U.S. bishops react to McCarrick laicization
Cardinal Daniel DiNardo of Galveston-Houston addresses the USCCB autumn General Assembly in Baltimore, Nov. 12, 2018. CNS photo/Bob Roller
Catholic News Agency
February 18, 2019
Bishops from across the United States have reacted to the news that Theodore McCarrick has been found guilty of sexual abuse and expelled from the clerical state.
The disgraced former cardinal and archbishop of Washington and Newark was found guilty in a Vatican decision announced Saturday.
A Vatican administrative penal process concluded that McCarrick had solicited sex in the confessional and molested minors and adults, crimes aggravated by his abuse of authority. The Congregation for the Doctrine of the Faith, which handled the canonical process, imposed a penalty of laicization.
“The imposition on former Archbishop Theodore E. McCarrick of the penalty of his dismissal from the clerical state, thus prohibiting him any type of priestly ministry, underscores the gravity of his actions,” a Saturday statement from the Archdiocese of Washington reads.
McCarrick was Archbishop of Washington from 2001 until his retirement in 2006.
Cardinal Daniel DiNardo of Galveston-Houston, president of the United States Conference of Catholic Bishops, said the Vatican’s penalty is “a clear signal that abuse will not be tolerated.”
“No bishop, no matter how influential, is above the law of the Church.
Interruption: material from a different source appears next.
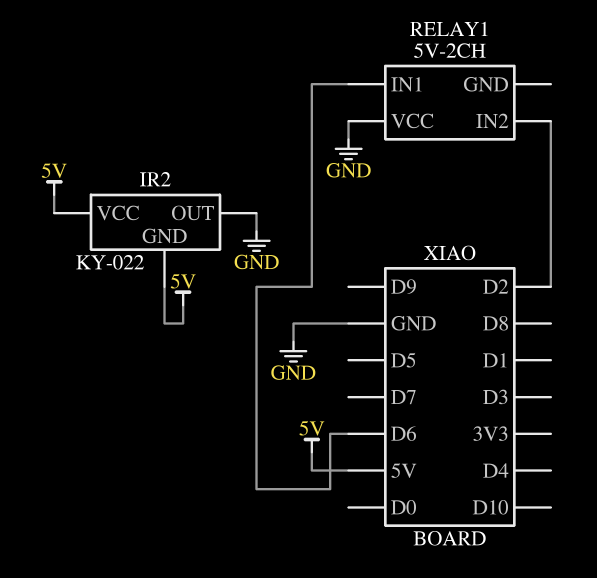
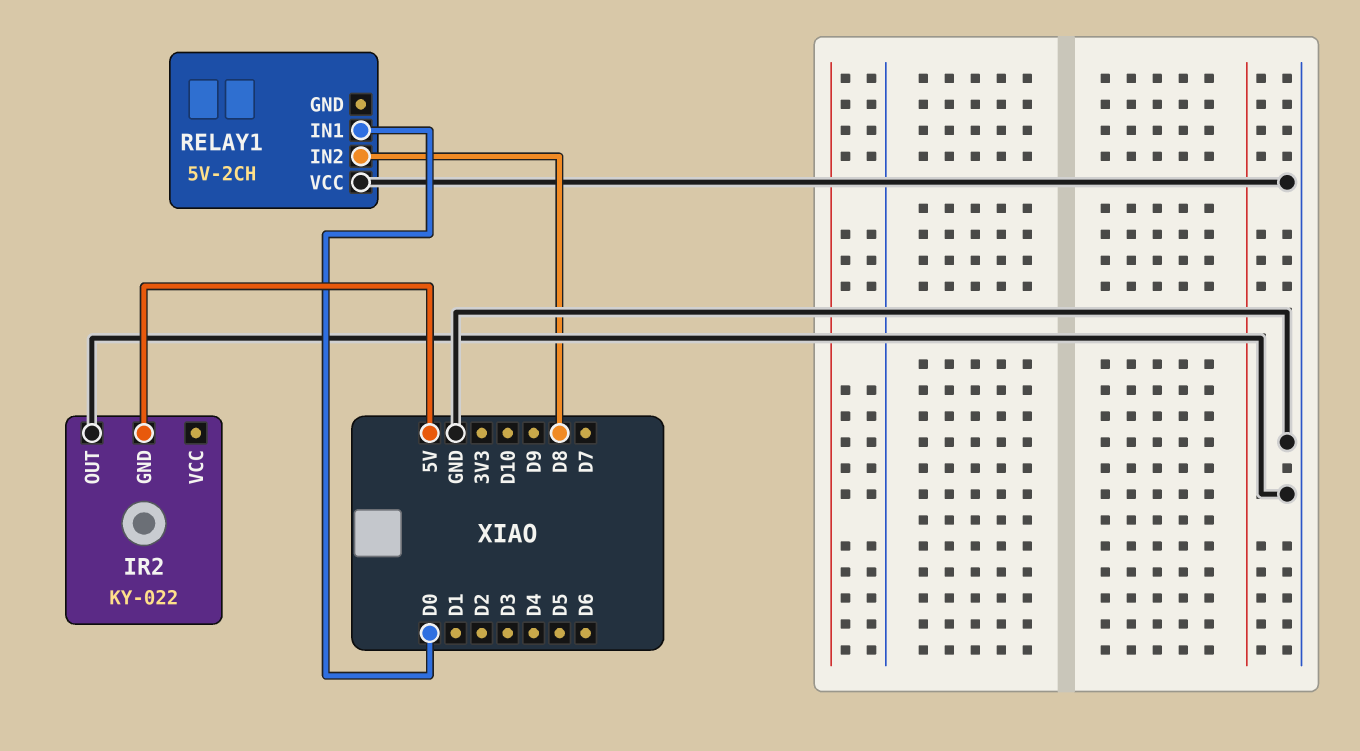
IR2 pin VCC: 5V -> none
RELAY1 pin IN1: D6 -> D0
RELAY1 pin IN2: D2 -> D8

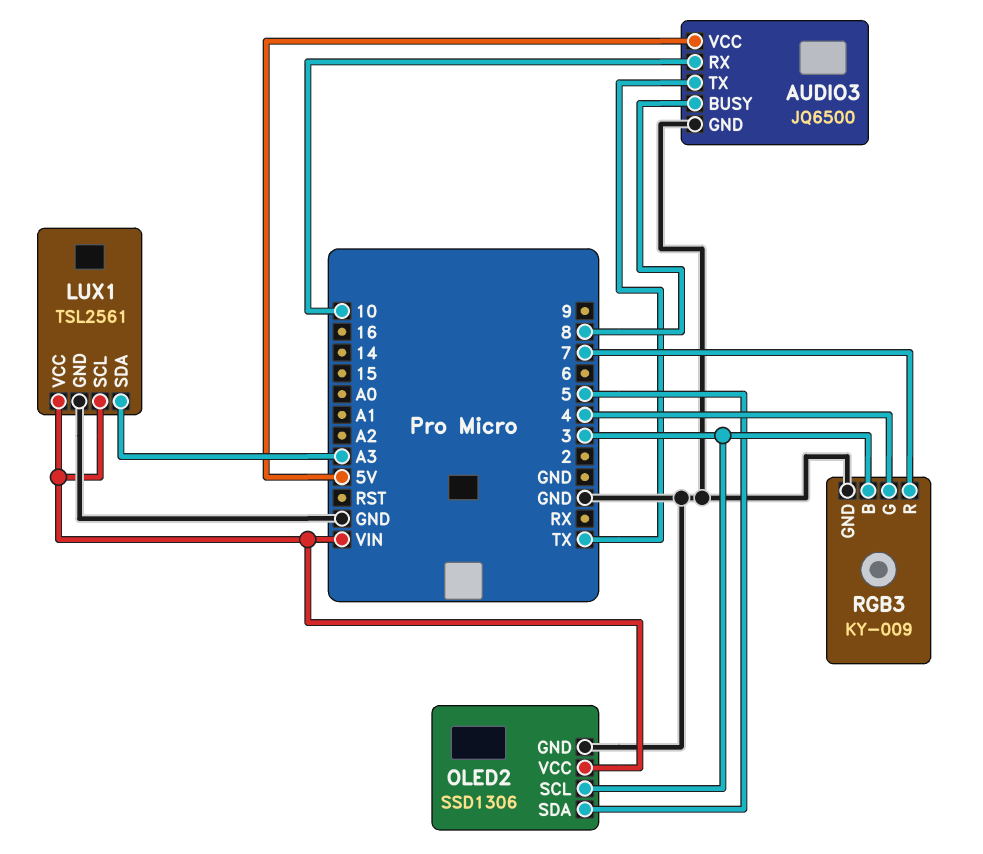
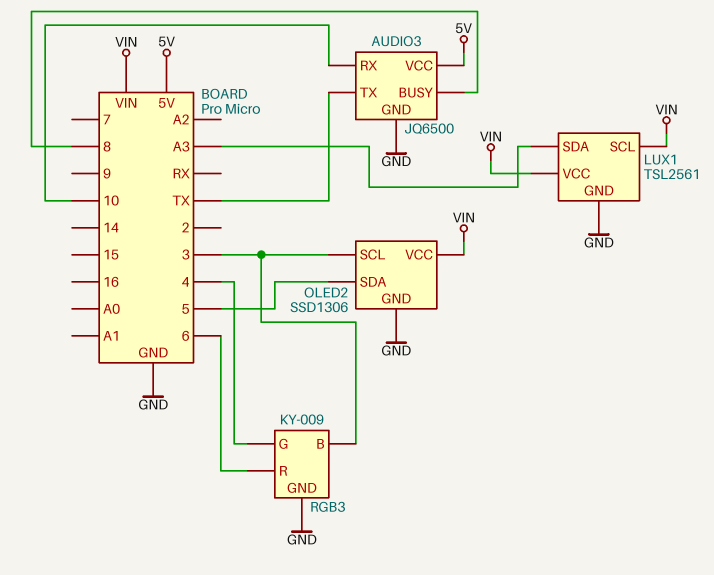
RGB3 pin R: 7 -> 6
For all those McCarrick abused, I pray this judgement will be one small step, among many, toward healing,” Dinardo said.
DiNardo said that his fellow bishops were strengthened in their resolve to be accountable to the Gospel, and that he is grateful for the way Pope Francis has responded to claims of abuse.
Cardinal Joseph Tobin, archbishop of McCarrick’s former diocese of Newark, said in a statement that McCarrick and other clerical abusers had “violated a sacred trust” and “caused incalculable harm” to the lives of victims – young and old.
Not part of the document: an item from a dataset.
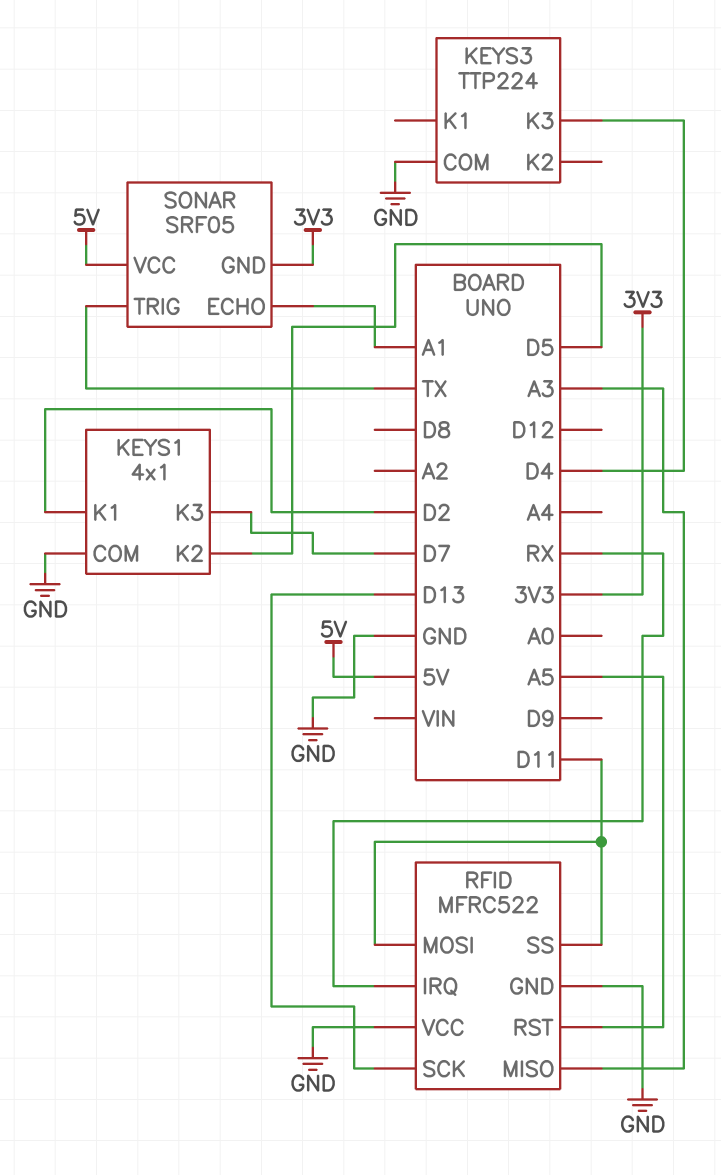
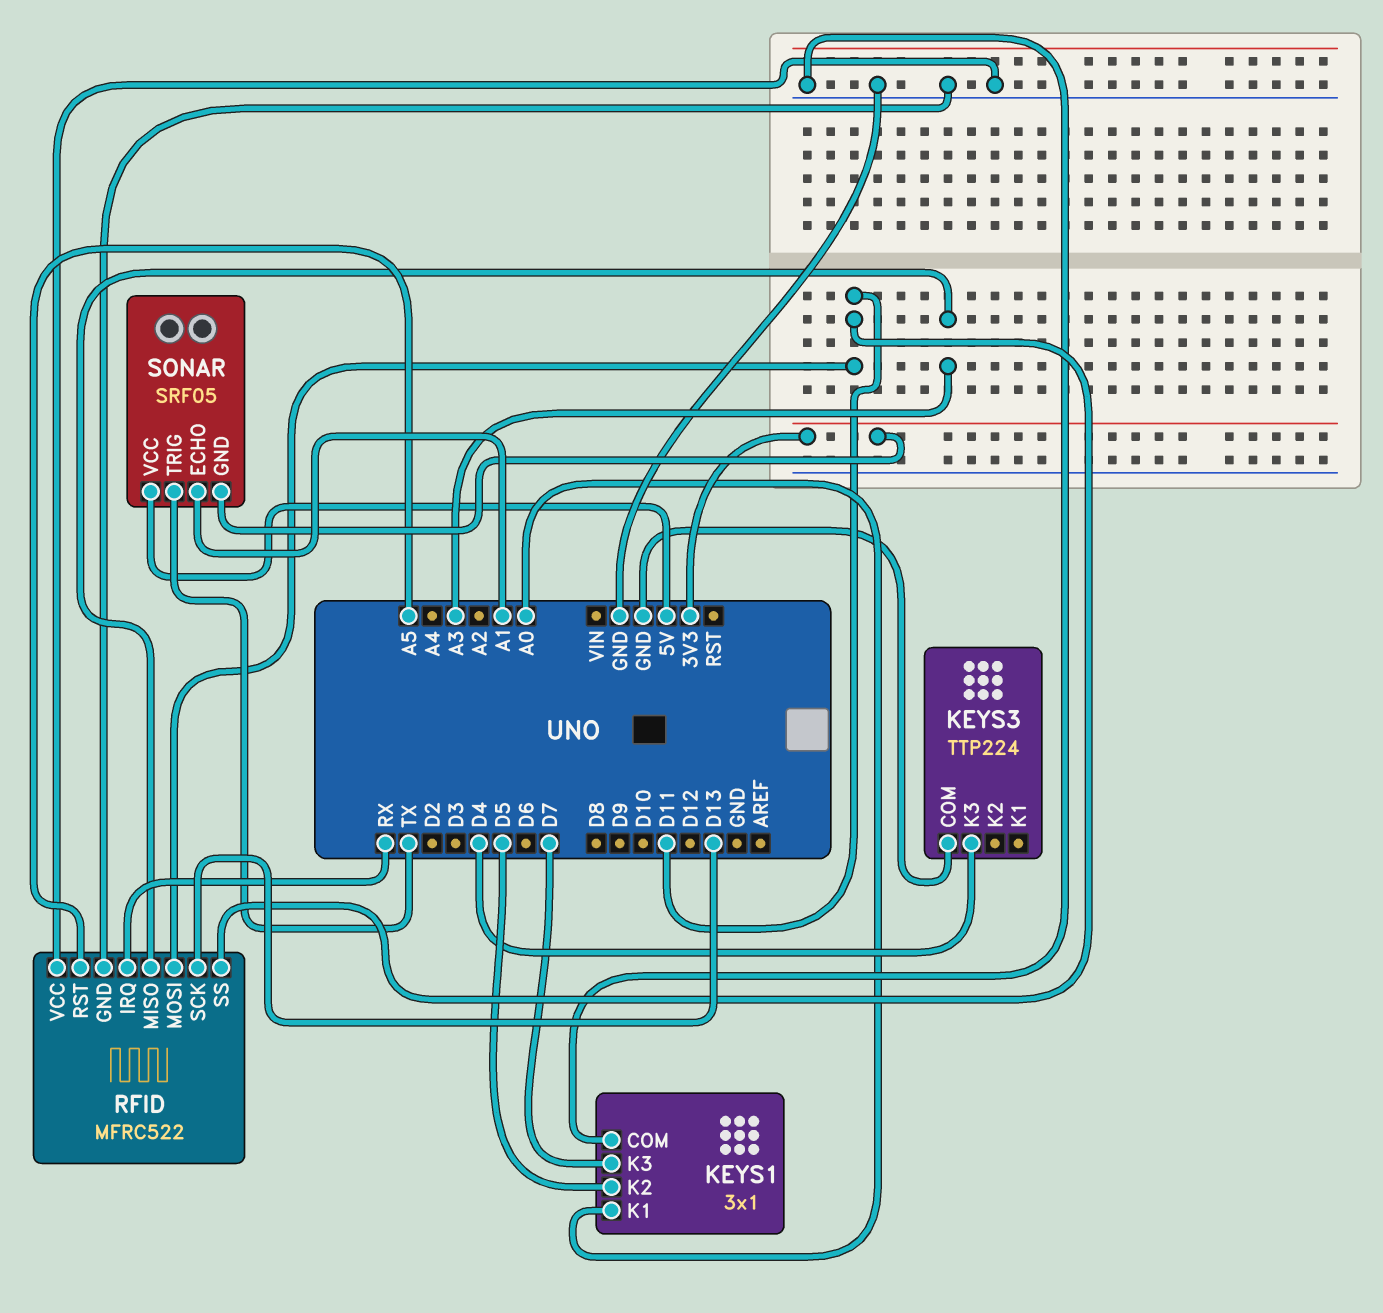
KEYS1: 4x1 -> 3x1
KEYS1 pin K1: D2 -> A0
“To all those abused by clergy, especially the victims of Theodore McCarrick, I continue to express my profound sadness and renew my heartfelt apologies for the life-long suffering you have endured,” Tobin said.
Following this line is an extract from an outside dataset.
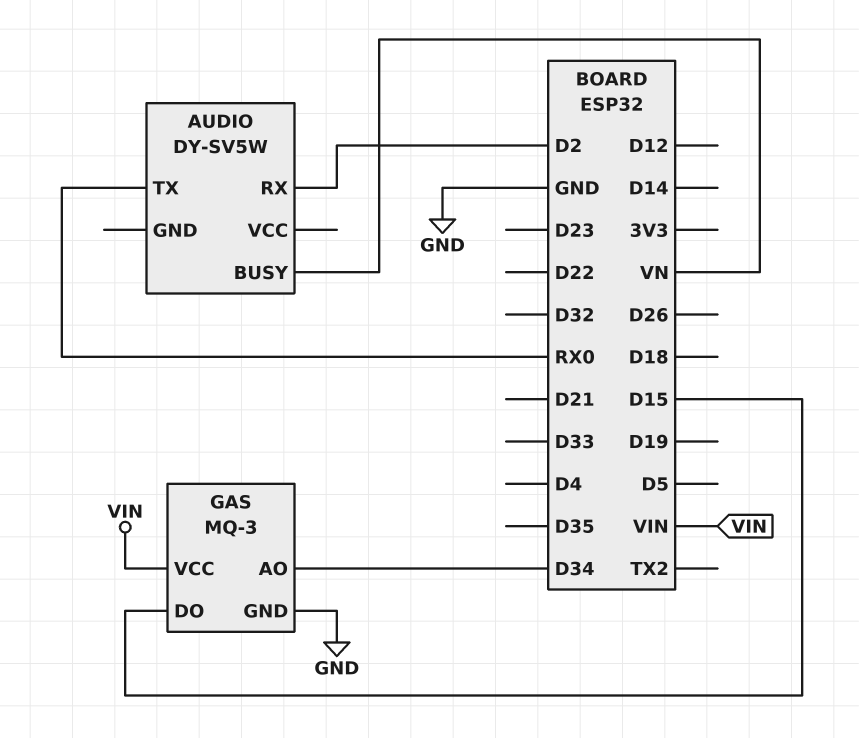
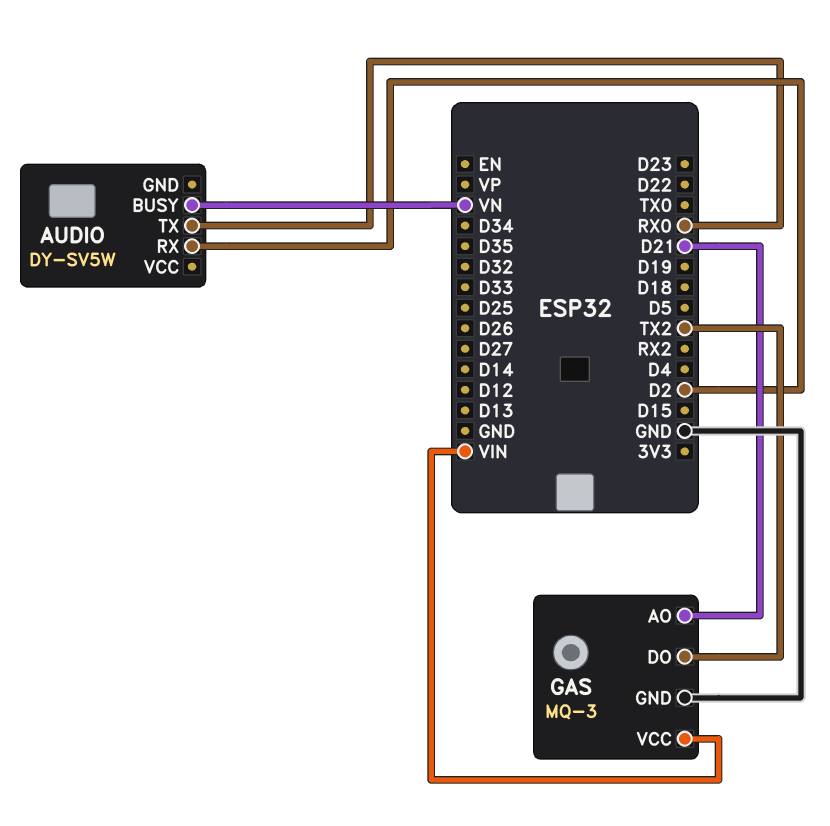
GAS pin AO: D34 -> D21
GAS pin DO: D15 -> TX2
“Despite the reprehensible misconduct and crimes of all who have abused minors, we must challenge ourselves to continue to follow Christ our Redeemer in our Church, where the healing power of God’s love is manifest each day.”
The Archdiocese of Washington expressed hope the Vatican decision will assist survivors with the healing process, and reassure those who have “experienced disappointment or disillusionment because of what former Archbishop McCarrick has done.”
Bishop James F. Checchio of Metuchen, New Jersey, another of McCarrick’s former diocese, released a statement Saturday in which he reflected on the “range of emotions” those in his diocese were feeling as the news of McCarrick’s laicization continues to sink in.
“Today I am praying particularly for those lay people and priests who are survivors of Theodore McCarrick,” Checchio wrote.
“While the news does not take away the pain these survivors have experienced, it is hopefully a further step in their healing and a statement by the Church that these crimes and sins are certainly not to be tolerated, in any way.”
Checchio noted that McCarrick was in fact the founding bishop of the Metuchen diocese after its creation in 1981.
“Theodore McCarrick will always be associated with the history of our diocese and his legacy has become one of scandal and betrayal,” he wrote.
“However, I was reminded in prayer that our diocese is not founded on Theodore McCarrick, but Christ the Lord, who renews His Church in every age…I am grateful for the leadership of Pope Francis in acting decisively, in expediting this process and coming to this appropriate conclusion.”
Checchio reiterated his support for “all those who have been abused and victimized by members of the clergy” and encouraged victims to come forward.
“Since the first outpouring of the Holy Spirit on the first believers, up and down the ages, the Church has been beset by scandals and divisive betrayals,” he reflected.
“However, those failings do not define our Church, but rather testify to the truth that Christ continues to work through the failures by calling us all to a life of repentance and holiness.”
Since last summer, McCarrick has been in residence at a Kansas friary, living a life of “prayer and penance” at the orders of Pope Francis, pending the outcome of his canonical process.
Now that McCarrick has been laicized, it is unclear if and for how long he will remain at the friary, or where he will go from there. McCarrick is 88 years old.